Dans les quartiers populaires, le sentiment de résignation, fatalisme et lassitude est palpable. Plus que la colère, la peur ou même l’enthousiasme pour les élections législatives anticipées des 30 juin et 7 juillet. Pour l’instant du moins. Les résultats des élections européennes, avec le Rassemblement national en tête, n’ont pas suscité de surprise. L’annonce de la dissolution a certes fait réagir, mais sans provoquer ni mouvement de panique ni forte mobilisation.

Coumba Coulibaly, une habitante du quartier, résume la situation politique actuelle en ces termes : "Les jeux sont faits ! L’extrême droite au pouvoir, c’était inévitable, juste une question de temps". Cette jeune femme de 36 ans tient un stand de churros avec sa sœur aînée au stade Henri-Barbusse, à Clichy-sous-Bois (Seine-Saint-Denis).

Le regard sur l’avenir

Avec un regard bravache, elle s’interroge sur ce que pourrait leur apporter de plus l’extrême droite : "Qu’est-ce qu’ils vont nous faire de plus que ce qu’on nous fait déjà ? Ils ne peuvent pas tous nous expulser en quelques années, alors quoi ?". Selon elle, comme pour beaucoup d’autres habitants des quartiers populaires, l’idéologie d’extrême droite a déjà remporté la bataille. Les élections européennes ne font que confirmer une réalité qu’ils disent subir au quotidien.

Ils citent par exemple les discriminations, les insultes racistes, l’isolement, le discours des autorités à l’encontre des musulmans, la politique envers les quartiers et leur jeunesse qualifiée de "délinquante", la loi sur l’immigration, les chaînes d’information continue…

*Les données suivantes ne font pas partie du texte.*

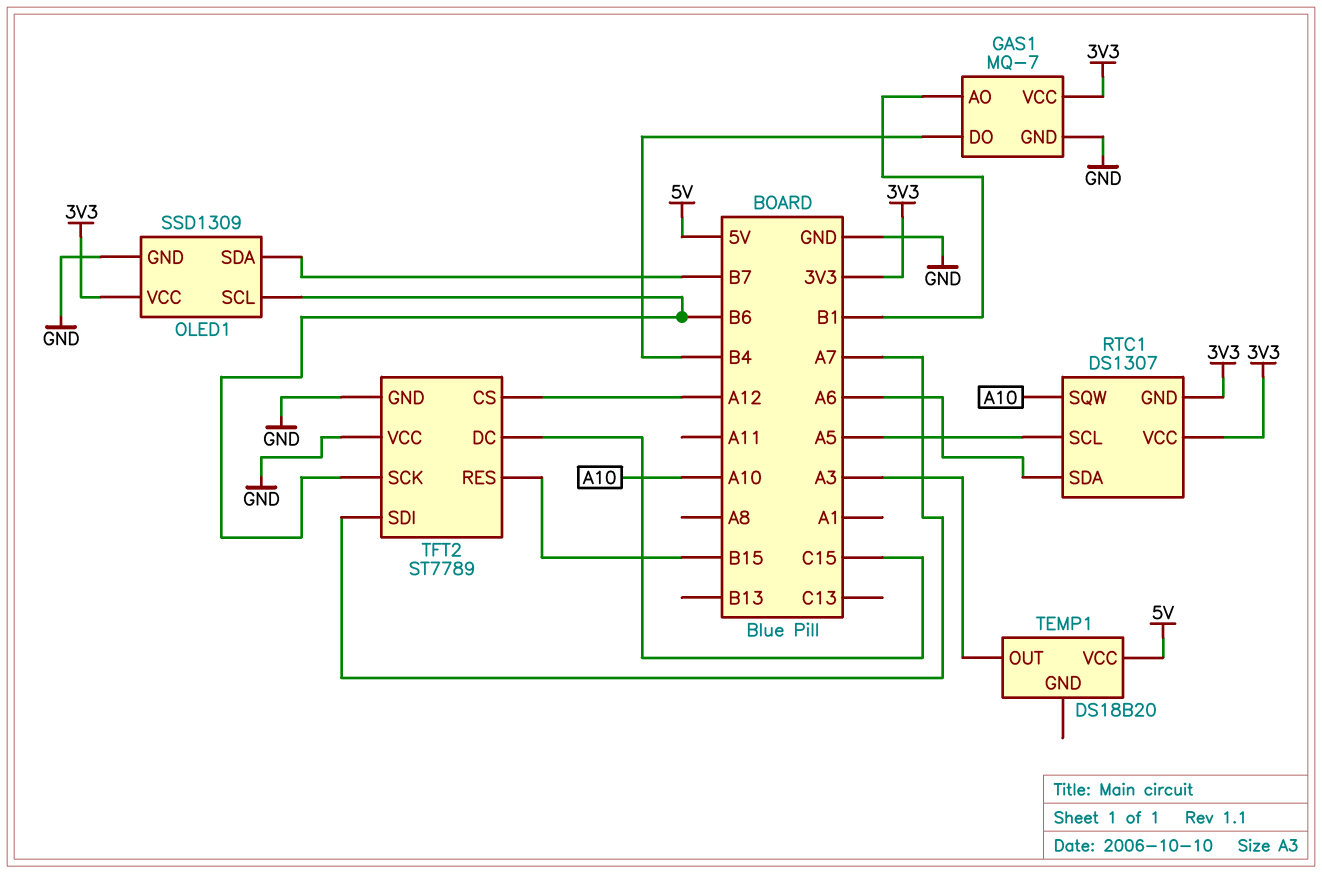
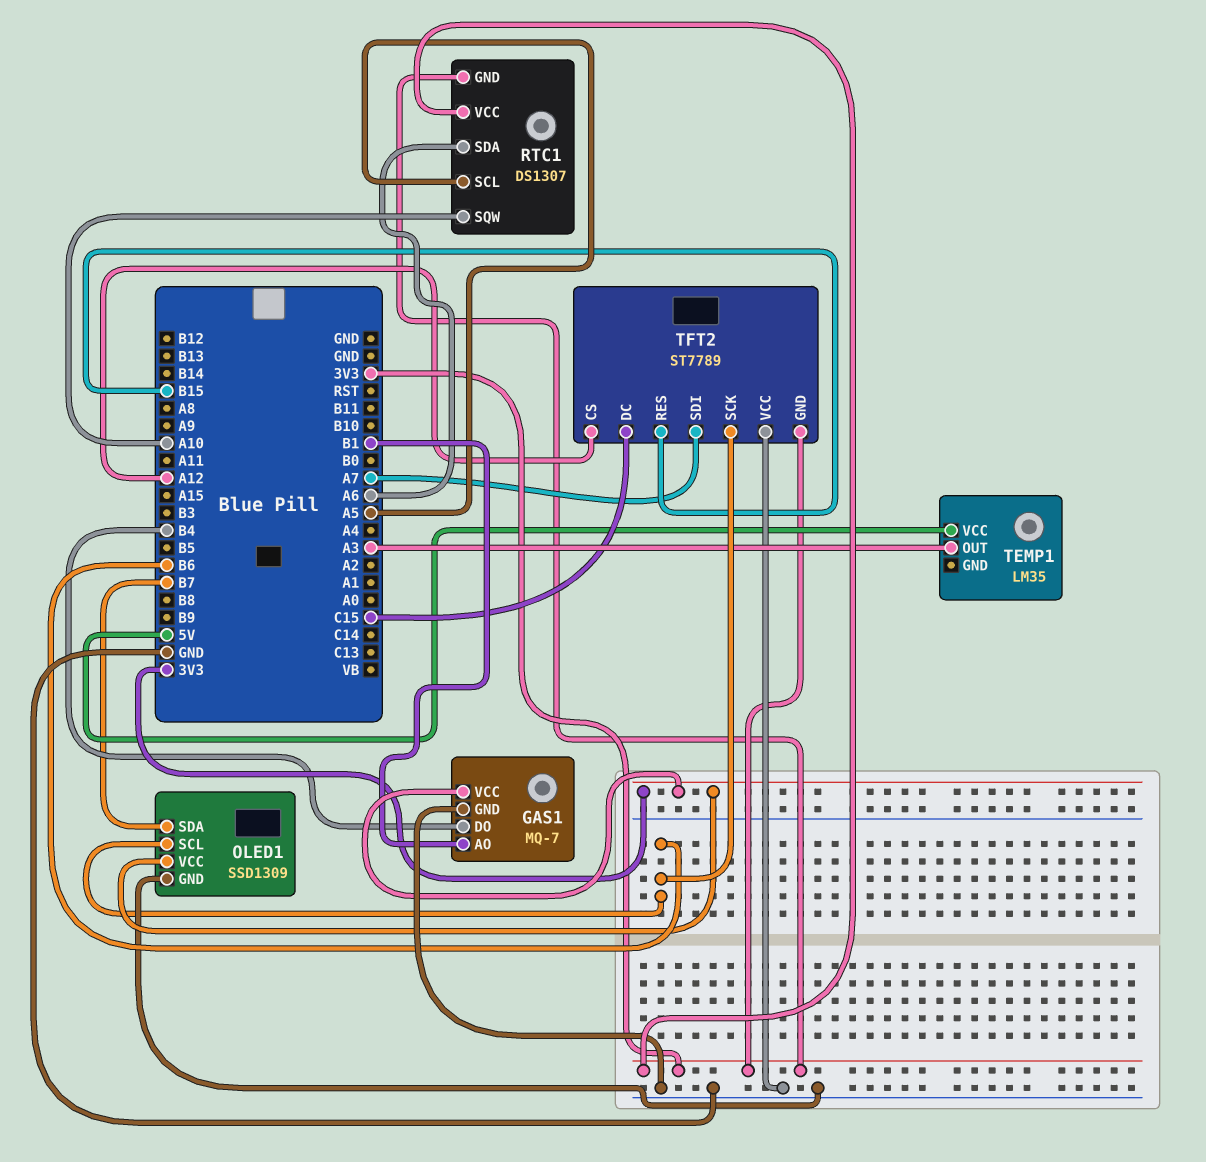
TEMP1: DS18B20 -> LM35
TFT2 pin GND: GND -> 3V3

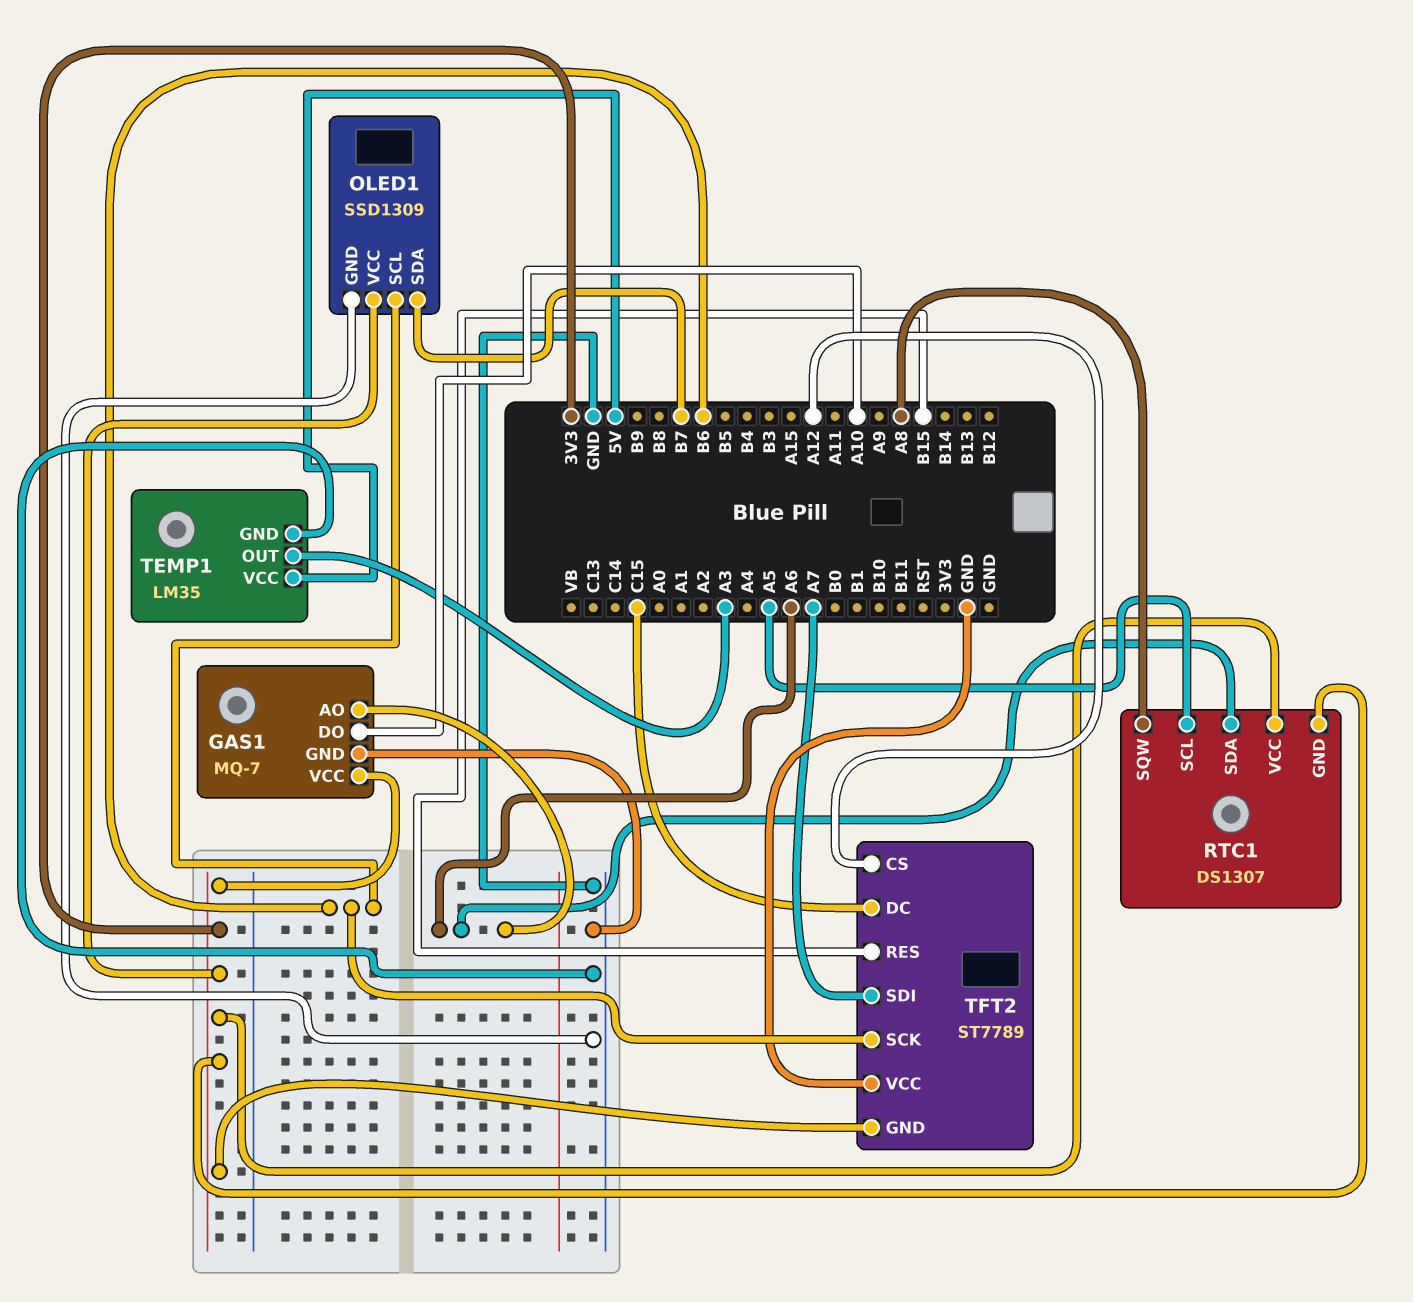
GAS1 pin AO: B1 -> A6
GAS1 pin DO: B4 -> A10
RTC1 pin SQW: A10 -> A8
TEMP1 pin GND: none -> GND

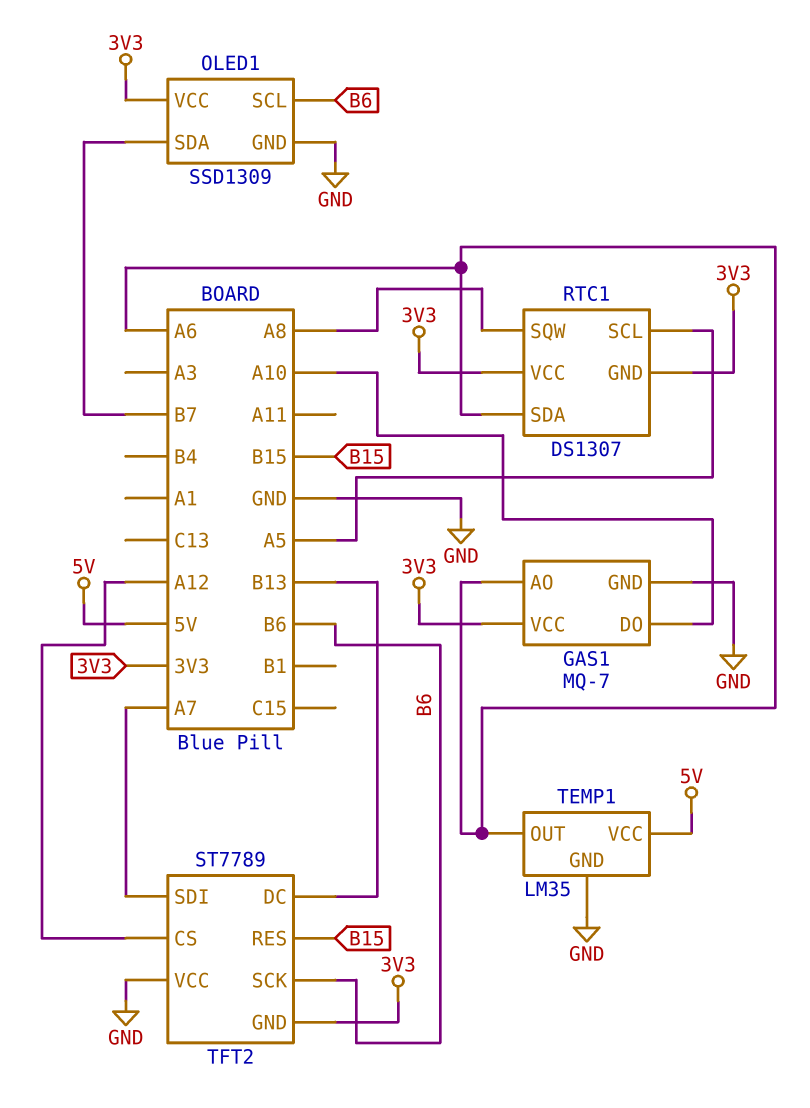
TEMP1 pin OUT: A3 -> A6
TFT2 pin DC: C15 -> B13

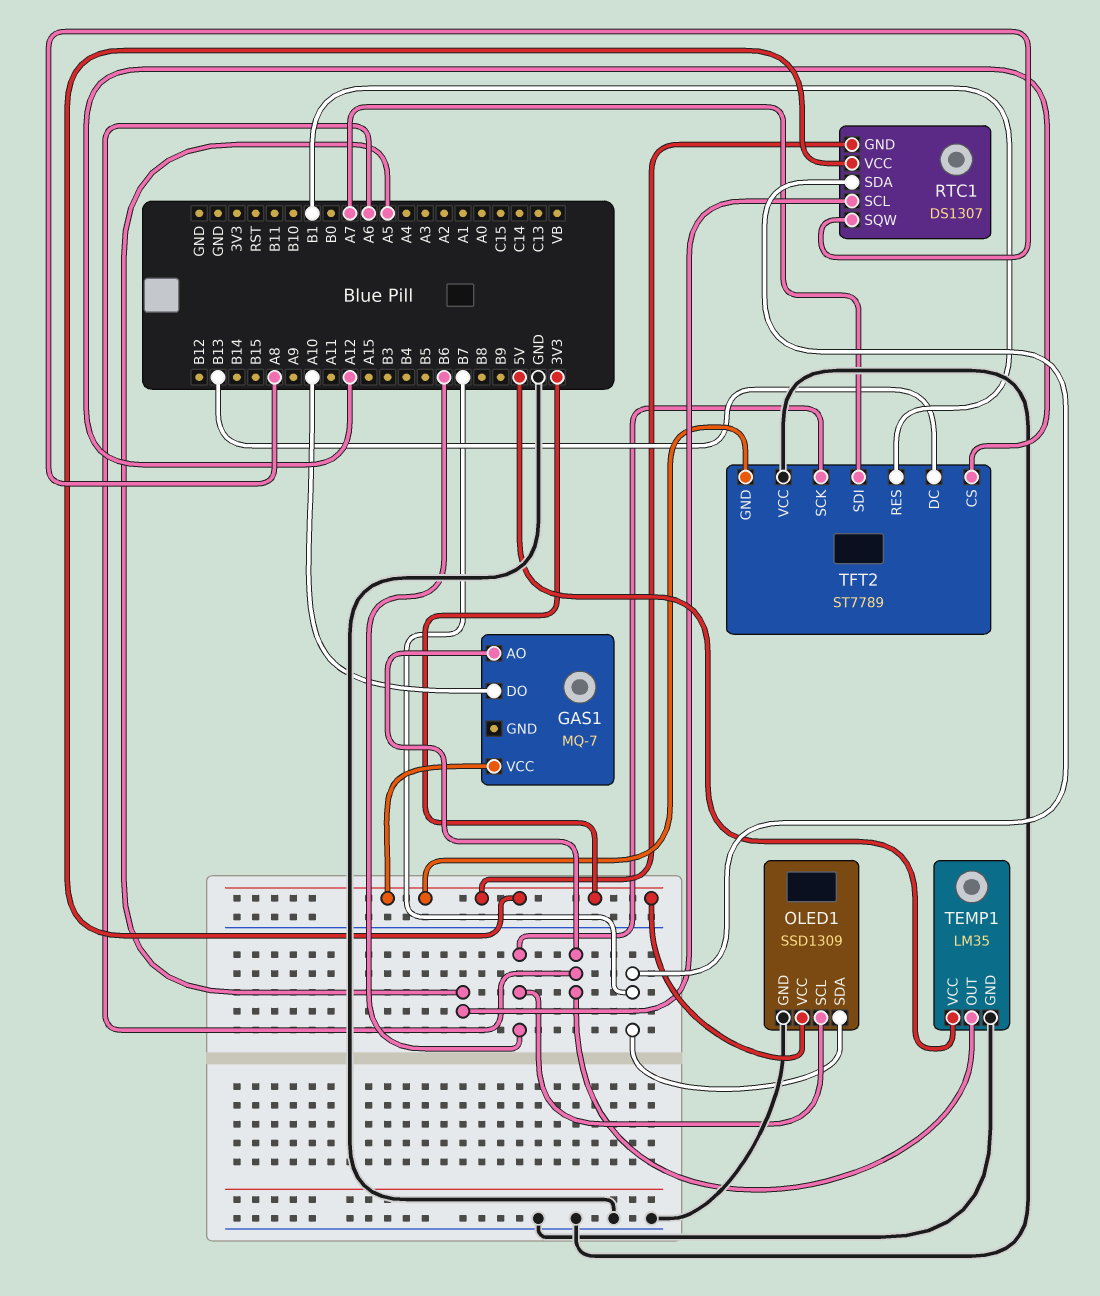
GAS1 pin GND: GND -> none
RTC1 pin SDA: A6 -> B7
TFT2 pin RES: B15 -> B1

Les partis politiques et leurs thèmes

Diatta Marna, 36 ans, chasseur de têtes pour un cabinet de recrutement européen et sélectionneur de l’équipe de Guinée de la CAN (Coupe d’Afrique des nations) des quartiers, analyse la situation : "Depuis un certain temps, les partis, qu’il s’agisse des Républicains ou de Macron, exploitent les mêmes thèmes : l’immigration, l’islam, la laïcité… Donc oui, l’extrême droite va arriver au pouvoir, c’est inévitable. Je suis résigné".

La montée du racisme

Coumba Coulibaly a récemment été victime de racisme dans le métro, traitée de "sale Noire". Peu de temps avant, une de ses collègues a été insultée de "Sale Nègre". "Ce sont des mots qu’on n’avait pas entendus depuis des décennies, des mots qu’on n’avait pas le droit de dire pendant des décennies, des mots qu’on entend à nouveau", commente-t-elle. Elle évoque même la possibilité de quitter la France pour le Mali, le pays d’origine de ses parents.